Paper coarseness variants will generally be designed around the physics of ink, to trap it in the junctions of small letterforms and prevent ink bleeding. Optical sizes tend to be more about the relationship between headline and body, with things like tighter standard kerning, taller x-heights, and so on. A DPI variant should only concern itself with aliasing, and aliasing is a render-time issue. You can design a typeface to counter this from the foundry side, but a more sustainable solution would be to counter it from the software side.




You're right, they're different. I was just pointing out examples where foundaries produce variations of the same typeface to account for differences between media.

Anyway, as long as such differences exist, I don't think we'll be able to convince type designers to disregard them.
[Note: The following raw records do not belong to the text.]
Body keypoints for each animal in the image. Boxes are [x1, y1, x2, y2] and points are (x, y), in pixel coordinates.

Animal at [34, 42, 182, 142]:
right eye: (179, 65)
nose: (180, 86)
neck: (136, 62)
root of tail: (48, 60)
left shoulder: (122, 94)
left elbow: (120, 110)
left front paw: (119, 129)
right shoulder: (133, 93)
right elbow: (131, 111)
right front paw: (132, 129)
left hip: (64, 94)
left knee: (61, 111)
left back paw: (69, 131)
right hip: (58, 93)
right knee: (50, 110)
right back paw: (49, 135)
They want their fonts to look perfect now, they're not going to wait for smartphone manufacturers to catch up, and they already have the skills and tools to produce subtle variations of their typefaces.

A truly sustainable solution would be for every reading device to have 300ppi+ screens so that it doesn't really matter how you shade the last subpixel. Until we have that, leaving optimization to perfectionist type designers seems to me like a better stopgap measure than trying to standardize on one or another antialiasing algorithm across vastly different platforms.

Different vendors like Microsoft and Apple use antialiasing algorithms that are not only technically different but also based on different UI paradigms. (MS emphasizes crispness whereas Apple emphasizes preserving shapes.) Neither is obviously superior to the other, and the choice is to some extent a matter of taste. So it should be the designer's prerogative to decide whether to follow either paradigm or to disregard both and enforce his own aesthetic tastes.